Felipe Barrientos

Personal information
- Full name: Felipe Andrés Barrientos Mena
- Date of birth: 6 March 1997 (age 29)
- Place of birth: Valdivia, Chile
- Height: 1.69 m (5 ft 7 in)
- Position: Forward

Team information
- Current team: Municipal Paillaco

Youth career
- Universidad Católica

Senior career*
- Years: Team / Apps / (Gls)
- 2015–2019: Celaya / 0 / (0)
- 2015–2016: → Irapuato (loan) / – / (–)
- 2017–2018: → Palestino (loan) / 17 / (2)
- 2019: → Huachipato (loan) / 17 / (0)
- 2020–2021: Deportes La Serena / 26 / (1)
- 2021: Curicó Unido / 14 / (0)
- 2022–2023: Coquimbo Unido / 3 / (0)
- 2023: Deportes Puerto Montt / 13 / (1)
- 2024: Cobresal / 19 / (0)
- 2025: Rangers / 16 / (0)
- 2026–: Municipal Paillaco

International career^{‡}
- 2016: Chile U20

= Felipe Barrientos (footballer) =

Chilean footballer (born 1997)

Felipe Andrés Barrientos Mena (born 6 March 1997) is a Chilean professional footballer who plays as a forward for Tercera B club Municipal Paillaco.

==Club career==
A product of Universidad Católica youth system, on second half 2015 Barrientos moved to Mexico at the age of 18 and joined Celaya in the Ascenso MX, being loaned to Irapuato in the Liga Premier. In 2017, he returned to Chile to join Palestino. After his steps for Palestino, Huachipato, Deportes La Serena and Curicó Unido, he joined Coquimbo Unido for the 2022 season.

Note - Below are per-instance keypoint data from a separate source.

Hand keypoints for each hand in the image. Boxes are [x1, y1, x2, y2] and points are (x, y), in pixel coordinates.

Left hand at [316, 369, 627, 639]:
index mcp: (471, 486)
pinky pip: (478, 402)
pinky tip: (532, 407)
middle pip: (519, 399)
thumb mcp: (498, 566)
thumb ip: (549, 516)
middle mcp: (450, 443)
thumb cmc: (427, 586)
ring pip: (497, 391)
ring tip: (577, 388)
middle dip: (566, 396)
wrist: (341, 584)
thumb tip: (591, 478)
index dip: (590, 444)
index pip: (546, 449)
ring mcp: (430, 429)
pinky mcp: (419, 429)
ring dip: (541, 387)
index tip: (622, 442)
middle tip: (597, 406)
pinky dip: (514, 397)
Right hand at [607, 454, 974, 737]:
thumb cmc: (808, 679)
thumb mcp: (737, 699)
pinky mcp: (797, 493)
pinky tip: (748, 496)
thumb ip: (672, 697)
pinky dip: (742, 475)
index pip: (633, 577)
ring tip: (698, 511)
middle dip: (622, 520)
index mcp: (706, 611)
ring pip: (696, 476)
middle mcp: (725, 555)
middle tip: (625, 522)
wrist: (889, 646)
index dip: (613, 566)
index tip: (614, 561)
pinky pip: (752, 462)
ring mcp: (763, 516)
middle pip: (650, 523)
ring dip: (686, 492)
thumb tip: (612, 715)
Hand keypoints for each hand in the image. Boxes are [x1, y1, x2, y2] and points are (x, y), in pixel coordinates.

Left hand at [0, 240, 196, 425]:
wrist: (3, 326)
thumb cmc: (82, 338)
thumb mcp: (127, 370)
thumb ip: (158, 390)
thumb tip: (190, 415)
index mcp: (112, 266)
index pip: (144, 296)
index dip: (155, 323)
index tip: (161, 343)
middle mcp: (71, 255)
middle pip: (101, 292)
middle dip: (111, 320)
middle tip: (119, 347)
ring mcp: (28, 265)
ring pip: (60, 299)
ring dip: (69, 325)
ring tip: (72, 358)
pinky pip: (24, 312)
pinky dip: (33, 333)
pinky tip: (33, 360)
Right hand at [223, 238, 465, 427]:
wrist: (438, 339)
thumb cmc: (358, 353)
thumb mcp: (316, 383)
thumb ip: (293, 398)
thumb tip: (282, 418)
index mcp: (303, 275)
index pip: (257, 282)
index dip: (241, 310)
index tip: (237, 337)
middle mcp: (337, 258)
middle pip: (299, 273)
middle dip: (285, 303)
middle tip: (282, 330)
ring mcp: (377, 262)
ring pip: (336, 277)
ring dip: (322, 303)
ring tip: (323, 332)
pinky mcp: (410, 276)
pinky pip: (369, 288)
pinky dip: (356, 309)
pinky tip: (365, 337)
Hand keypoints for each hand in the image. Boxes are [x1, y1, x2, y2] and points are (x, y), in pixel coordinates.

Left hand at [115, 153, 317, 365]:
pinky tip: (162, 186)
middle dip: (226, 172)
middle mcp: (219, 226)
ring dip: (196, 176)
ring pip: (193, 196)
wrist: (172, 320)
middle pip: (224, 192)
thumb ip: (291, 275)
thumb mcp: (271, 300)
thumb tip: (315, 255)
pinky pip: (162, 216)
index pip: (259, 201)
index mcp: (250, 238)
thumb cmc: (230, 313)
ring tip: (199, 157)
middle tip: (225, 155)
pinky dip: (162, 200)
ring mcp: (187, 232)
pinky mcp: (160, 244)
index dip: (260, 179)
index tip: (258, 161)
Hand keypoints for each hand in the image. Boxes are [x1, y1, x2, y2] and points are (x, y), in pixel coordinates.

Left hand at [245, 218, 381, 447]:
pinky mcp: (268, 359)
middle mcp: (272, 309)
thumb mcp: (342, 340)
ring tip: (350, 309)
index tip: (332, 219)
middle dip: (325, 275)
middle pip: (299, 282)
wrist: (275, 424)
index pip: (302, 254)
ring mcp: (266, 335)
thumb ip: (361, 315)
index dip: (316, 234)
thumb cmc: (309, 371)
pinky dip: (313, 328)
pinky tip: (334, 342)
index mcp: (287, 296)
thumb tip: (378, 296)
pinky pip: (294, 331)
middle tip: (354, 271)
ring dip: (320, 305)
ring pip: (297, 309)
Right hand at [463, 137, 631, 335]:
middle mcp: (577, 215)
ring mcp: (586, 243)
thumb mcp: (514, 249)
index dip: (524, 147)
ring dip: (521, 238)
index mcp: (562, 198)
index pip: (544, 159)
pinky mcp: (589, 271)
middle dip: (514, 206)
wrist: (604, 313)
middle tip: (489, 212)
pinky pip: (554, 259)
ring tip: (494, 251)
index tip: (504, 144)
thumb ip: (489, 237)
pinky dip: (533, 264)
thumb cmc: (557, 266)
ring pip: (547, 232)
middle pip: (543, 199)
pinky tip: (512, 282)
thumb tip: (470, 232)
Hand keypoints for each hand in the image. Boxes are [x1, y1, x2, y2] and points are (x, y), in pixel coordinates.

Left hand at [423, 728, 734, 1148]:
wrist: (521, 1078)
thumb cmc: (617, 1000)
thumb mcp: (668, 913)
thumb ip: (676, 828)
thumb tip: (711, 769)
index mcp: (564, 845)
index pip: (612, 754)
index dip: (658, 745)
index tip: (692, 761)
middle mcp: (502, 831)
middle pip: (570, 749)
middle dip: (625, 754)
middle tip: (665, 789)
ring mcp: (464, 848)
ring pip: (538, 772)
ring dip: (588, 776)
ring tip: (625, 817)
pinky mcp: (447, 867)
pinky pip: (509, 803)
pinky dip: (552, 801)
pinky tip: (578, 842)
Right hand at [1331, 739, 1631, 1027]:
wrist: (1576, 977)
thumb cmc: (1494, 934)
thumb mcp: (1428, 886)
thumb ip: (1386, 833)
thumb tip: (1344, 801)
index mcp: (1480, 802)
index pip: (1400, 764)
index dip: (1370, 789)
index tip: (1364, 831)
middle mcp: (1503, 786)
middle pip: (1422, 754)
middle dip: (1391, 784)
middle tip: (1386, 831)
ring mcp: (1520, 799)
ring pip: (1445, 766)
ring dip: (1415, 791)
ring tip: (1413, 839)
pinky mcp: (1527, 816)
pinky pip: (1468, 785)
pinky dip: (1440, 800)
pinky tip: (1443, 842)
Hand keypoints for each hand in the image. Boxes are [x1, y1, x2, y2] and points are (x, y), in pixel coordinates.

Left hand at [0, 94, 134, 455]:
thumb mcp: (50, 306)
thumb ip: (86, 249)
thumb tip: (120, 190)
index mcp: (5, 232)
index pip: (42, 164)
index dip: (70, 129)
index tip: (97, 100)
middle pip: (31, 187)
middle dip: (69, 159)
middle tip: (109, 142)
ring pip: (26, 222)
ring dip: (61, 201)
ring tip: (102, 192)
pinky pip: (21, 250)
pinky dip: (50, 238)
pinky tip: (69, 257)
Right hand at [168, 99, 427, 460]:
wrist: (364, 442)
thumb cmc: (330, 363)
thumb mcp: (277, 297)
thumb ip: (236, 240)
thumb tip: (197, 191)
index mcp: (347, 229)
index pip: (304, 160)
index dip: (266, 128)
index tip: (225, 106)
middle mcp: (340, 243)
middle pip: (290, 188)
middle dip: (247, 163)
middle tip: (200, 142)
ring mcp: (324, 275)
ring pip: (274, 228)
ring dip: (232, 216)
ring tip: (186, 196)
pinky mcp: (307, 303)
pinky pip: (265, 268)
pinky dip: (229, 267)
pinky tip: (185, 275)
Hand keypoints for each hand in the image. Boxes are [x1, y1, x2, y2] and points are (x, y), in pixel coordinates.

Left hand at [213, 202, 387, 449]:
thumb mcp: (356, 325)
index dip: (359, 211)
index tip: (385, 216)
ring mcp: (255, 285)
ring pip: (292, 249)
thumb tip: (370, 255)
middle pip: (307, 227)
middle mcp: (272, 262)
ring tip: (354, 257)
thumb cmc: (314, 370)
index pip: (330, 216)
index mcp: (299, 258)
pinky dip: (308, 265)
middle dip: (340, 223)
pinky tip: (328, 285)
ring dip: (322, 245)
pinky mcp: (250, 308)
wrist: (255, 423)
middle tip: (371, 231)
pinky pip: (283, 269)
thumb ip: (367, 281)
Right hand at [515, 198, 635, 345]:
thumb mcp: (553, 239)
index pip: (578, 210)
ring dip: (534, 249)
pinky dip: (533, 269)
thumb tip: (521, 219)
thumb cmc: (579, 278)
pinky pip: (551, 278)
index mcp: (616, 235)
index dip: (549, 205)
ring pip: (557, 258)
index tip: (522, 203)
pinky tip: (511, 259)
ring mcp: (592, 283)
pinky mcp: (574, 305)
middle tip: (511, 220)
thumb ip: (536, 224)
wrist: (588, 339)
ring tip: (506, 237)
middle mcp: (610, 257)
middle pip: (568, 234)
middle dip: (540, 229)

In second half 2023, Barrientos signed with Deportes Puerto Montt in the Chilean second level. The next year, he joined Cobresal in the top level. In 2025, he joined Rangers de Talca.

==International career==
During 2016, Barrientos was frequently called up to Chile U20. Prior to this, he was a sparring player of Chile senior team while preparing 2015 Copa América.